Goal of the exercise — Write out all the records exactly, and keep any images out.

Data to use Start Marker

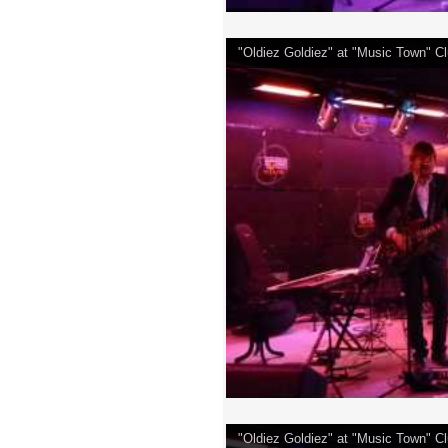
"Oldiez Goldiez" at "Music Town" 
"Oldiez Goldiez" at "Music Town" 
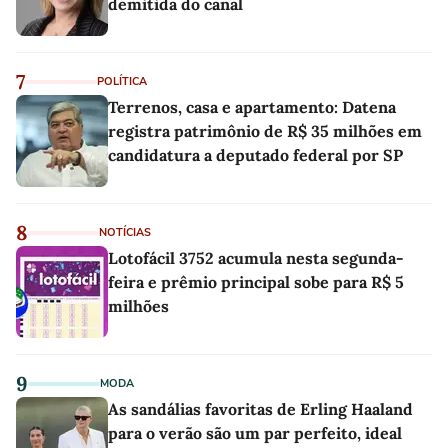
demitida do canal
7
POLÍTICA
Terrenos, casa e apartamento: Datena
registra patrimônio de R$ 35 milhões em
candidatura a deputado federal por SP
8
NOTÍCIAS
Lotofácil 3752 acumula nesta segunda-
feira e prêmio principal sobe para R$ 5
milhões
9
MODA
As sandálias favoritas de Erling Haaland
para o verão são um par perfeito, ideal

Data to use End Marker

Answer space —
"Oldiez Goldiez" at "Music Town" 
"Oldiez Goldiez" at "Music Town" 
demitida do canal
7
POLÍTICA
Terrenos, casa e apartamento: Datena
registra patrimônio de R$ 35 milhões em
candidatura a deputado federal por SP
8
NOTÍCIAS
Lotofácil 3752 acumula nesta segunda-
feira e prêmio principal sobe para R$ 5
milhões
9
MODA
As sandálias favoritas de Erling Haaland
para o verão são um par perfeito, ideal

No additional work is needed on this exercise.